Five Things I Love about… Brooklyn Nine-Nine

It’s the new fall television season, so it’s time for me to pay tribute to some of my favorite shows. I’ll start with the one that took me the most by surprise last year, Sunday night’s “cop comedy” Brooklyn Nine-Nine. Five things I love about this funny, good-natured show:

The characters are engaging.

This show took me by surprise because I don’t normally care for sitcoms. Too many of them, I’ve always thought, rely on one-note characterization and snarky put-downs, allowing little room for character or relationship development. I can recall an Entertainment Weekly article pointing out that sitcoms exemplify the charm of stasis; since the characters don’t change in any meaningful sense, the audience can rely on them to be funny in the same ways, week after week. Good for you, EW; you put into words why I prefer to avoid sitcoms.

Brooklyn Nine-Nine‘s first couple of episodes might not show much departure from that norm. The show needs to establish its characters’ principal traits. Jake is the wisecracking clown who rarely takes anything seriously. Boyle is the foodie nerd with the huge man-crush on Jake. Rosa is the humorless tough gal. Amy is the ambitious overachiever whom nobody in the office likes very much. Holt is the dour, deadpan authority figure who happens to be gay. The one most fleshed out from the get-go is Terry, the iron-strong sergeant and devoted family man. But in the course of the first season, the show carefully broadens these characters beyond these primary identifying traits. Jake is very good at his job and cares about his colleagues. Boyle is smart and observant. Rosa does have a sense of humor; it just manifests itself in unusual ways. Amy earnestly wants to do the right thing and can be a loyal, giving friend. And Holt… more on him in a minute.

Andre Braugher shows he has major comic chops.

Before Airplane!, Leslie Nielsen had never made a comedy. That one film showed he could be brilliant in the genre, and it changed the direction of his career. Likewise, Andre Braugher, who plays Captain Holt, has always been known for serious roles, and acclaimed in those roles even when the movie or show around him isn’t up to his level. To my knowledge he has never given a bad performance, but apparently up until Brooklyn Nine-Nine, it hadn’t occurred to anyone just how he might excel in a comedy. It turns out that Braugher succeeds in being very, very funny by playing Captain Holt absolutely straight. He rarely cracks a smile. He speaks in a deep, serious monotone. He never intends to be funny, or even amusing — an effective contrast to Andy Samberg’s Jake, who is quite self-consciously funny. Holt is hilarious because he has no idea he’s hilarious. One of my favorite moments from last season: Holt in tears as he sits in a theater watching his favorite movie, Moneyball. “Statistical analysis… it’s so beautiful!”

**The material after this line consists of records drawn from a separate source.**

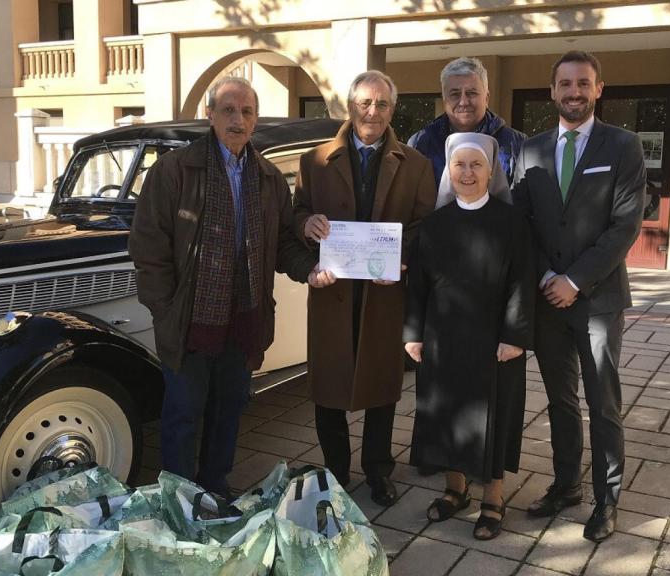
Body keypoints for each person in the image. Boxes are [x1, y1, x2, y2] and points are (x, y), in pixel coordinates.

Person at [129, 77, 332, 498]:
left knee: (229, 411)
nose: (238, 120)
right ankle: (180, 499)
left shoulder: (268, 177)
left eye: (246, 112)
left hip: (244, 321)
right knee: (183, 413)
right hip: (189, 321)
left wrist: (310, 270)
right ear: (210, 115)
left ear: (255, 120)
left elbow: (281, 245)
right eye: (228, 110)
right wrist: (165, 309)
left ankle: (215, 489)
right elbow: (149, 249)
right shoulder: (174, 171)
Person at [511, 51, 646, 542]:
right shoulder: (530, 149)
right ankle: (567, 484)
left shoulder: (623, 146)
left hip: (598, 300)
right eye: (565, 84)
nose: (574, 91)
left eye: (583, 83)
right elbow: (521, 222)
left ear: (598, 89)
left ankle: (606, 500)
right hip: (548, 298)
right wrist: (549, 275)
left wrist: (575, 280)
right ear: (552, 91)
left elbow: (624, 226)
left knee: (602, 402)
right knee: (560, 399)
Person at [294, 70, 436, 506]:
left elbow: (424, 225)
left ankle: (378, 470)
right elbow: (295, 217)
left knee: (382, 385)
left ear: (393, 109)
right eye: (364, 103)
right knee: (328, 386)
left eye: (382, 104)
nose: (372, 112)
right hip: (333, 291)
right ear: (350, 106)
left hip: (383, 291)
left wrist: (402, 256)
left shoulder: (416, 164)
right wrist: (307, 224)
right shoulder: (314, 160)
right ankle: (336, 471)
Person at [404, 132, 534, 541]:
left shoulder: (512, 222)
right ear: (448, 170)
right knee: (447, 413)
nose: (467, 172)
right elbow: (418, 286)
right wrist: (412, 333)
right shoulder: (434, 224)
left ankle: (493, 499)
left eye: (476, 164)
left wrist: (515, 335)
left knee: (492, 417)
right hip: (442, 337)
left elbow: (522, 281)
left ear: (491, 170)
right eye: (459, 164)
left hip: (494, 340)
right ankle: (455, 490)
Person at [407, 56, 525, 206]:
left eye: (471, 93)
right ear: (444, 100)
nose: (463, 102)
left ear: (487, 98)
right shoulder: (421, 144)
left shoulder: (517, 145)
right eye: (455, 94)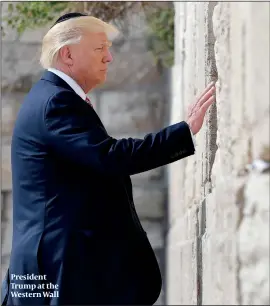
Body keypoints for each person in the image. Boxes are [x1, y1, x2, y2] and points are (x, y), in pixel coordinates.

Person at [1, 13, 216, 306]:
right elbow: (110, 156)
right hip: (56, 270)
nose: (109, 58)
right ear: (68, 54)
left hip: (60, 267)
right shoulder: (55, 102)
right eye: (99, 48)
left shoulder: (55, 97)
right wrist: (183, 132)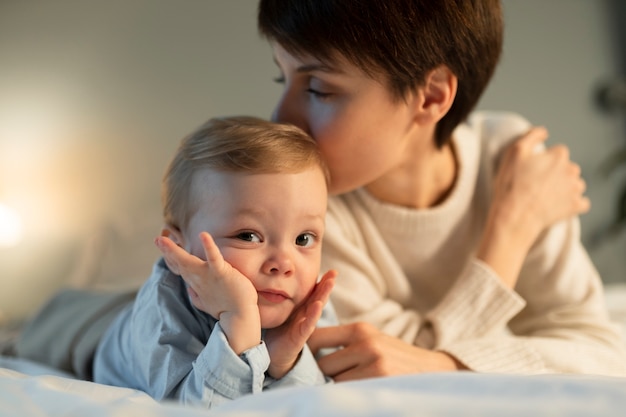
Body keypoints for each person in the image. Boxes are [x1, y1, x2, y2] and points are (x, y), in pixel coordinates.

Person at [251, 0, 626, 378]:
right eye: (283, 79)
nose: (280, 119)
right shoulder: (303, 215)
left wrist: (443, 364)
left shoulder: (508, 159)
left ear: (431, 96)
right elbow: (372, 366)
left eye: (317, 88)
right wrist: (511, 231)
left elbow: (601, 350)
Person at [92, 115, 337, 407]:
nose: (284, 263)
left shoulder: (307, 303)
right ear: (178, 250)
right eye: (248, 236)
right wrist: (239, 322)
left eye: (303, 239)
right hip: (92, 331)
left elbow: (327, 401)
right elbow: (192, 408)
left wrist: (286, 364)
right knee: (49, 326)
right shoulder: (162, 312)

The cast is wonderfully diverse.

Jake and Boyle are white guys. Holt and Terry are African-American. Rosa and Amy are Latina. Holt is in a happily stable marriage with his husband, Kevin (played by Marc Evan Jackson, whom I also know as “Sparks Nevada, Marshal on Mars,” from the Thrilling Adventure Hour podcast). I’m hard pressed to think of a more diverse cast on a current TV show. Yet the show never sets aside its comic storytelling to hand down any heavy-handed sermons about diversity. It simply sets its characters in motion and lets them be who they are — which, in the end, may be the best message about diversity we could hope for.

Two of the main male characters are happily married.

One of the most disheartening features of current and recent comedy, on the big and small screen, is the prominence of the “boy-man,” the male character(s) locked in a state of permanent adolescence, unwilling to commit to a job or a romantic relationship or anything that smacks of responsibility. The Brooklyn Nine-Nine character who most nearly fits the “boy-man” type is Jake, the young dude who likes to flirt and can’t stop with the one-liners — though even he departs from the type, through his dedication to his job, and he may be settling down on the romantic front as well. Two of the show’s most significant male characters, Holt and Terry, go further than that. Mature, sensible men who are committed to both career and spouses (and, in Terry’s case, children as well), they offer sorely needed proof that male characters can be honest-to-goodness adults and still be very funny.  And, for bonus points, Terry’s children are named Cagney and Lacey.

It’s funny and good-natured.

The show isn’t perfect. Some of the elements I see as flaws have been praised by others, most notably Kyra Sedgwick’s Madeline Wuntch, whom many of the show’s fans see as a worthy nemesis for Holt but who comes across to me as an unpleasantly stereotyped caricature of the Evil Boss Lady. (Honestly, how many of those do we need?) Yet when we leave Wuntch out of the equation, we see a cast of characters who actually like one another, help one another, and support one another. Even Gina, Holt’s narcissistic assistant who seems to be around to fill that apparently necessary “snarky put-down” quotient, can on occasion be generous and helpful, usually when interacting with Jake or Holt. It’s clear the show’s creators like these characters, and so, even when they’re at their most mistake-prone, we like them too. It’s good to see a show that does not rely on mean-spirited hostility for its humor.